Date of Award


Document Type

Open Access Thesis

Degree Name

Master of Arts (MA)


Clinical Psychology

First Advisor

Sarah Hayes-Skelton

Second Advisor

Lizabeth Roemer

Third Advisor

Laurel Wainwright


The present study investigated differences between individuals with social anxiety disorder (SAD) and non-anxious controls (NAC) on measures of thought processes and anxiety responses surrounding an anxiety-provoking situation. Participants gave a spontaneous speech to an audience and reported their anxiety throughout. Measures of trait decentering and anxiety, situational anxiety, negative thoughts and believability, and willingness to repeat the task were administered.
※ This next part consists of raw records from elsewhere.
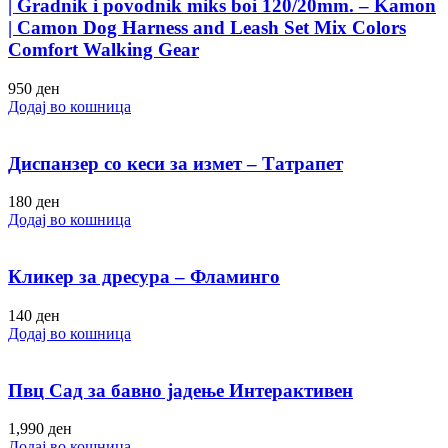
| Gradnik i povodnik miks boi 120/20mm. – Kamon
| Camon Dog Harness and Leash Set Mix Colors
Comfort Walking Gear
950
ден
Додај во кошница
Диспанзер со кеси за измет – Татрапет
180
ден
Додај во кошница
Кликер за дресура – Фламинго
140
ден
Додај во кошница
Пвц Сад за бавно јадење Интерактивен
1,990
ден
Додај во кошница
Compared to NAC, individuals with SAD reported a higher prevalence of negative thoughts, found the thoughts more believable, reported lower levels of trait decentering, and reported less willingness to repeat an anxiety-provoking task. Collapsing the groups, we found an inverse relationship between the amount of negative thoughts and willingness to repeat the task, and a positive correlation between decentering and willingness. We did not find evidence to support that decentering and believability moderate this relationship. The present study partially supports the proposed model of SAD, as the SAD and NAC groups differed at each step of the proposed model, however moderation analyses were not significant.